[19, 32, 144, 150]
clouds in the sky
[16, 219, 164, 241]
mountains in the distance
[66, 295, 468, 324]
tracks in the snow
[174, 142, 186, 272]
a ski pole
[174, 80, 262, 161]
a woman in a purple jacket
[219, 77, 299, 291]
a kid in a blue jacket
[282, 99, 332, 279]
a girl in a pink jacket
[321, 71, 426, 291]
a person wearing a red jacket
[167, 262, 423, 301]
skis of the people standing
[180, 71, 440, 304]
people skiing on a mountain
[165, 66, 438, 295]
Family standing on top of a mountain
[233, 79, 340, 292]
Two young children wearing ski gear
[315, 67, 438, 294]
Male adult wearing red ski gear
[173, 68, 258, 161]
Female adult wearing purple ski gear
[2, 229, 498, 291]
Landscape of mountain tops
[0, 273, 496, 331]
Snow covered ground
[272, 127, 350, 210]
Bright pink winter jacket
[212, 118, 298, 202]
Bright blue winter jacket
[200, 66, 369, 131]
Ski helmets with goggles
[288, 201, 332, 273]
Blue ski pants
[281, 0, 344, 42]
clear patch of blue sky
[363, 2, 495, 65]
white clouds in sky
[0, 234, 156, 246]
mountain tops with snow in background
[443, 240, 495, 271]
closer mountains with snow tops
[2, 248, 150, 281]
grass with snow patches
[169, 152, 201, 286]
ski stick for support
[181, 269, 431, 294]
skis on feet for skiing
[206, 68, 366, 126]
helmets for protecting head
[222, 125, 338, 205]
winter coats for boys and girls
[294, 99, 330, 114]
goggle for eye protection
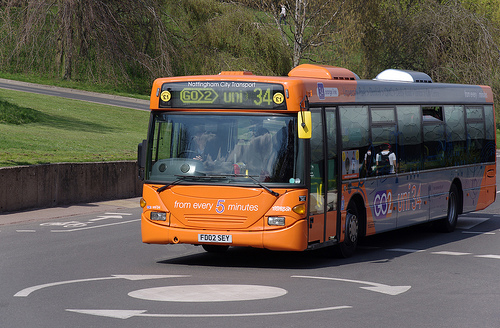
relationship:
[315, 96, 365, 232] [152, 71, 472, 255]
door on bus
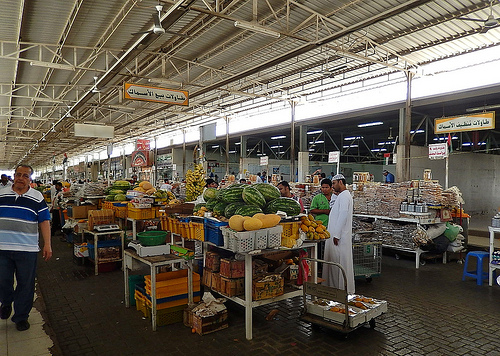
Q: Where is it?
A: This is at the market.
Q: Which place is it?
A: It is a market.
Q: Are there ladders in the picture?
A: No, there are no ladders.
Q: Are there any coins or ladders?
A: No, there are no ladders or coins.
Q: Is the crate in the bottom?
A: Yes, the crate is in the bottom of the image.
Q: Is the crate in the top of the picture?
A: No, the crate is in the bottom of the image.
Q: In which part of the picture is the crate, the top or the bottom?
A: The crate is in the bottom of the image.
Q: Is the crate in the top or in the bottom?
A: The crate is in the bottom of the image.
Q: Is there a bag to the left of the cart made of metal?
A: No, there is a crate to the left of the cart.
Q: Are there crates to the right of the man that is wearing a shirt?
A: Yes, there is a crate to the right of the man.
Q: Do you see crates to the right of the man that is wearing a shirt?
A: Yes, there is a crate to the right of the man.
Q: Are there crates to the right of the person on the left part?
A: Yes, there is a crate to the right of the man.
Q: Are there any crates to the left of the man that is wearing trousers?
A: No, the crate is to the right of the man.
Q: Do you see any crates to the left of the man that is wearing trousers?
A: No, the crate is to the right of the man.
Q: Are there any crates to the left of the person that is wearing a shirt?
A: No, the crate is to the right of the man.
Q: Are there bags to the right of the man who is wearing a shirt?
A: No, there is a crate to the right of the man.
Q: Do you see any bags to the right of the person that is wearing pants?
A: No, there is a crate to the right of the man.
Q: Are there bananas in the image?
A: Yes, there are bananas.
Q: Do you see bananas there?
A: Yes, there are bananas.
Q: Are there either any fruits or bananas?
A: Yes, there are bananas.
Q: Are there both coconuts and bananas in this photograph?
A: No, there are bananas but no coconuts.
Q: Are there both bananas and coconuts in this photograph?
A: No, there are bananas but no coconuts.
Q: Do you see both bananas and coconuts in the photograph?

...

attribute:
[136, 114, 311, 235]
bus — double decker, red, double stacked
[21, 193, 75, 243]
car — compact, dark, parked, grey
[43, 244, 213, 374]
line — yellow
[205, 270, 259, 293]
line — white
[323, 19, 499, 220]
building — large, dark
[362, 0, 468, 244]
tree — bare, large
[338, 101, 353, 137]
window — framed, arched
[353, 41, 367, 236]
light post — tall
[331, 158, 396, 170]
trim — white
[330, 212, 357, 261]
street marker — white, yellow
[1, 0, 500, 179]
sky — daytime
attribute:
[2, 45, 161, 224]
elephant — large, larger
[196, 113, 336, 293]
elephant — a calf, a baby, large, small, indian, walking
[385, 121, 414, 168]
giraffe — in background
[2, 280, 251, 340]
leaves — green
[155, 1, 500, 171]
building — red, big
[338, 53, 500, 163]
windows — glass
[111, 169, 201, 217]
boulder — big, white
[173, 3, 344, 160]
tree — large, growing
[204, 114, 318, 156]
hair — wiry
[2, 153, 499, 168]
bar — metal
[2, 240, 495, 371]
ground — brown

GIVEN TASK: Update the records from the line containing "[196, 113, 336, 293]" through the line containing "boulder — big, white" by changing "385" to "386". Keep everything else the same.

FULL SOLUTION:
[196, 113, 336, 293]
elephant — a calf, a baby, large, small, indian, walking
[386, 121, 414, 168]
giraffe — in background
[2, 280, 251, 340]
leaves — green
[155, 1, 500, 171]
building — red, big
[338, 53, 500, 163]
windows — glass
[111, 169, 201, 217]
boulder — big, white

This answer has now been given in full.